### THE TASK:
Output only the stretch of the listing that starts at the line containing "[118,320,478,340] 将简要介绍多个工具并附上开源地址，但不会 ->" and ends at the line containing "[829,800,847,818] 现 -> [828,549,844,564] 真", reproduced exactly with both ends.

### EXERCISE DATA:
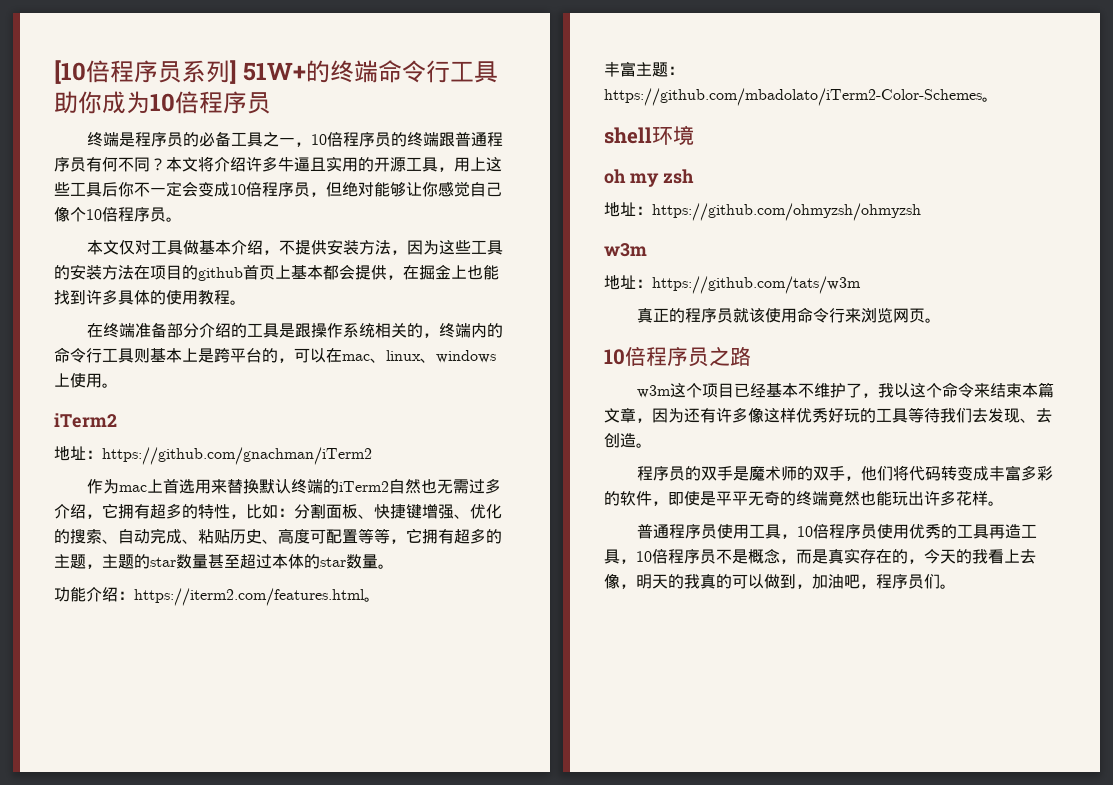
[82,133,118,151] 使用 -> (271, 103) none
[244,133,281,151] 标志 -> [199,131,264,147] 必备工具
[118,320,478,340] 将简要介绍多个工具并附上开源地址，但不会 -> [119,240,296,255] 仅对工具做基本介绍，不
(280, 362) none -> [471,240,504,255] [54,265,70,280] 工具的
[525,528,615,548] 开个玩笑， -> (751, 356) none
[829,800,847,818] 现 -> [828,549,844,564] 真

---

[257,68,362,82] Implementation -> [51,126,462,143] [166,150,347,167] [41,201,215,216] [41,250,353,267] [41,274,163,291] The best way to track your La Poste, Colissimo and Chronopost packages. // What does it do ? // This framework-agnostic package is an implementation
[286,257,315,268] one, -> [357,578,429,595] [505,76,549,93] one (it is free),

### SOLUTION TO THE PROBLEM:
[118,320,478,340] 将简要介绍多个工具并附上开源地址，但不会 -> [119,240,296,255] 仅对工具做基本介绍，不
(280, 362) none -> [471,240,504,255] [54,265,70,280] 工具的
[525,528,615,548] 开个玩笑， -> (751, 356) none
[829,800,847,818] 现 -> [828,549,844,564] 真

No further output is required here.